Since the discovery of X-ray tomography in the 1970s, imaging techniques have continuously revolutionized medical diagnostics. Nowadays, there are a variety of tomographic procedures in the clinical environment, which are applied differently due to their specific advantages and disadvantages. The most important procedures are computed tomography (CT), magnetic resonance imaging (MRI), and various functional technologies such as PET (positron emission tomography) and SPECT (single photon emission computed tomography).
In the early 2000s, a new tomographic technique was developed based on tracking iron oxide nanoparticles in the human body. This technique, called Magnetic Particle Imaging (MPI), is radiation-free, highly sensitive, and offers very high temporal resolution.
This makes MPI predestined for the diagnosis of cardiovascular diseases. Another important application is in the cath lab, where MPI can enable three-dimensional navigation in the vascular tree using specially marked catheters.
In the joint project MPI², model-based methods and their efficient algorithmic implementation are being researched. In addition to the university partners from Aschaffenburg University of Applied Sciences, Hamburg-Eppendorf University Medical Center and Saarland University, the consortium is complemented by industrial partners. In addition to SCiLS and the Center for Radiology and Endoscopy at UKE Hamburg-Eppendorf, the MPI equipment manufacturer of the first commercially marketed scanner Bruker BioSpin is also supporting the work in the consortium.
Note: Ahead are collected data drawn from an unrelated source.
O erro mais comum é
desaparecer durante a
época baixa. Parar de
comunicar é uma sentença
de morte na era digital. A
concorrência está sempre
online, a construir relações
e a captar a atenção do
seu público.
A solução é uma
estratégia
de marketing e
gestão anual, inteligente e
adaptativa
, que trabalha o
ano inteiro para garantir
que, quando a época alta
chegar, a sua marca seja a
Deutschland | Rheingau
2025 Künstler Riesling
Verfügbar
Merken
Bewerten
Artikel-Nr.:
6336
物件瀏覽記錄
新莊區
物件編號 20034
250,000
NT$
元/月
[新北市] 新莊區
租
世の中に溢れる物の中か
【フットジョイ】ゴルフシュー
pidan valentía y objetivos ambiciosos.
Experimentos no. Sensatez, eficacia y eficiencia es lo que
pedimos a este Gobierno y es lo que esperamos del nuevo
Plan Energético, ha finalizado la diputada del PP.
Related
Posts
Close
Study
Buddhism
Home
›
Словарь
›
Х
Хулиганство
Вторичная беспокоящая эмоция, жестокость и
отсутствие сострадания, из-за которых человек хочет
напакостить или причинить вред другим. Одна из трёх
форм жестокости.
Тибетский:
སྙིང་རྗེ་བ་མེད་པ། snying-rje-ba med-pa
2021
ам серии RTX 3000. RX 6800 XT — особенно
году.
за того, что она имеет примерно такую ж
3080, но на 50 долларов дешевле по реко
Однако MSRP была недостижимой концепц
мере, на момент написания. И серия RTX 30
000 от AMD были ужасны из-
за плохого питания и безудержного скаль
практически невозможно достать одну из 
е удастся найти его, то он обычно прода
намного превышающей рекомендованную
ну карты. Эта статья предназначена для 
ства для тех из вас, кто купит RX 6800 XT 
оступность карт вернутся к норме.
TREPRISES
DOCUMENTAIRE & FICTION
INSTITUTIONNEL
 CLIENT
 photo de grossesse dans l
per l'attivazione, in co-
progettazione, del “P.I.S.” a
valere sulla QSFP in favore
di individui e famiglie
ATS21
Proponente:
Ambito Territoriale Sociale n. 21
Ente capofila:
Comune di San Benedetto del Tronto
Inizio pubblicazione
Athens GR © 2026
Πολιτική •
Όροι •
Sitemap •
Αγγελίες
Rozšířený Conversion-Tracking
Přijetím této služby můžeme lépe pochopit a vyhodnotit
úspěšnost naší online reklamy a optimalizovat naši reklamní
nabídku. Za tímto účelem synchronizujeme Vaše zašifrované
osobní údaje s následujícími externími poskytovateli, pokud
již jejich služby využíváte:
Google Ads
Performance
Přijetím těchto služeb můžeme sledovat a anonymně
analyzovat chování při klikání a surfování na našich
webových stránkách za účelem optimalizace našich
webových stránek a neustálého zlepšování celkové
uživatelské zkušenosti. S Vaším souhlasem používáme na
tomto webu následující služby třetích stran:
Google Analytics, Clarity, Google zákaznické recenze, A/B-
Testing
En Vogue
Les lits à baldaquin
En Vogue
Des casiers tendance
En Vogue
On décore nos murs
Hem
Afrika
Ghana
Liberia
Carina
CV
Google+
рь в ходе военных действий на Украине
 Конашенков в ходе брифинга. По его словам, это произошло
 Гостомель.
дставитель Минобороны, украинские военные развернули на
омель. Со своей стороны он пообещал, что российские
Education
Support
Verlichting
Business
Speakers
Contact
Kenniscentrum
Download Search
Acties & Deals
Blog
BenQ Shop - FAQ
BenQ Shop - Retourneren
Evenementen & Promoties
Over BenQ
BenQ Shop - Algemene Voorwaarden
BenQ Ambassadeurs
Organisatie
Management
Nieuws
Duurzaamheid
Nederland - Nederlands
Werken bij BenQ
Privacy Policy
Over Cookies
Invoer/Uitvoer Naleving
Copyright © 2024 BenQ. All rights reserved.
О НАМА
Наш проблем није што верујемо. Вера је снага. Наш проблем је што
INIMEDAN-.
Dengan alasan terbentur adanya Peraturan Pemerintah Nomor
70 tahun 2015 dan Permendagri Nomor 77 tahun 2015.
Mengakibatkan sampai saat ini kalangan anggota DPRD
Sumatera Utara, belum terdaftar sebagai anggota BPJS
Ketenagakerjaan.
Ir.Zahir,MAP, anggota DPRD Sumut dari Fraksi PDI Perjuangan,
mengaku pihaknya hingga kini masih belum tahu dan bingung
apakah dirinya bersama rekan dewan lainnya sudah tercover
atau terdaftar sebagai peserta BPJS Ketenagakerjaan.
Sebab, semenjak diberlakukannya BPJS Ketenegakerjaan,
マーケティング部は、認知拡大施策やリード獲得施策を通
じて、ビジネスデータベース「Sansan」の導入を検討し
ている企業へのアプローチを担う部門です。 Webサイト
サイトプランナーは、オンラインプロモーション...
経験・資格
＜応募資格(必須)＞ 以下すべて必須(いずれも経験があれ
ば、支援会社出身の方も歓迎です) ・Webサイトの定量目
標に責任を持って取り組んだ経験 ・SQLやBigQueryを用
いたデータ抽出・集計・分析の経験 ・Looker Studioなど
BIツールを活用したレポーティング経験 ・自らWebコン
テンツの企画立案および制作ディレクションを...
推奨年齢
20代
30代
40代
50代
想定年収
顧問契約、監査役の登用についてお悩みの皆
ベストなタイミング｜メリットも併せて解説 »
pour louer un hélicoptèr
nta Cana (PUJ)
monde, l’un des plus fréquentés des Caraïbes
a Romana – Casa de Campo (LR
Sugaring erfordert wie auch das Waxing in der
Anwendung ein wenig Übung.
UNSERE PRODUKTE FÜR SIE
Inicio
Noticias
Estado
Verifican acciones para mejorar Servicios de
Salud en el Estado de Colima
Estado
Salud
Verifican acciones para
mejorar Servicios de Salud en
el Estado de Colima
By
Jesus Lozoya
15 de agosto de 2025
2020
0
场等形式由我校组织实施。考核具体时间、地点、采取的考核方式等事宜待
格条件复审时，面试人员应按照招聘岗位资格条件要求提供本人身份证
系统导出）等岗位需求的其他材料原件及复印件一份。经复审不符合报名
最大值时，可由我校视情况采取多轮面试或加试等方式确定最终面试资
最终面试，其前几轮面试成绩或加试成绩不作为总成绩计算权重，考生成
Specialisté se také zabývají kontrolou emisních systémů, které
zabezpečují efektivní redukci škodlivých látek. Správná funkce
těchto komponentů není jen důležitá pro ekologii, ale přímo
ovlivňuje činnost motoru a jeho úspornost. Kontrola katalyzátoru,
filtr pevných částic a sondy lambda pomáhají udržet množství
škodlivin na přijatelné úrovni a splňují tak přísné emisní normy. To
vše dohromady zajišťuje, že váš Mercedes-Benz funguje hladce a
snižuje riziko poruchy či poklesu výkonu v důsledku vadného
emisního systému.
ZeTeM (Prof. Dr. Peter Maaß, Dr. Tobias Kluth) is responsible for the coordination and management of the image reconstruction subproject. To determine the particle distribution, MPI exploits the magnetization property of the metallic nanoparticles. First, a static magnetic field is applied outside the object, which drives the magnetization of the particles inside the object into saturation almost everywhere in the site. Only along a certain trajectory of field-free points are there environments where the strength of the magnetic field allows a measurable change in the magnetization of the nanoparticles. This change in magnetization is produced by superposition with a second, dynamically varying, external magnetic field that causes the desired displacement of the field-free point.
A major concern in the development of new reconstruction techniques for MPI is the inclusion of a high degree of uncertainty in the model used. This is due to the lack of a mathematical model of sufficient quality to date. The measurement of a system matrix to describe the relationship between particle concentration and potential measurement is necessary for this reason. This time-consuming calibration process has to be replaced or the calibration effort has to be reduced significantly. For this purpose, models that include particle relaxation are investigated on the one hand, and on the other hand robust methods motivated by the total least squares approach are investigated that simultaneously reconstruct additional unknown model parameters in addition to the determination of the particle concentration. The actually linear inverse problem becomes a nonlinear problem, which has to be analyzed and solved.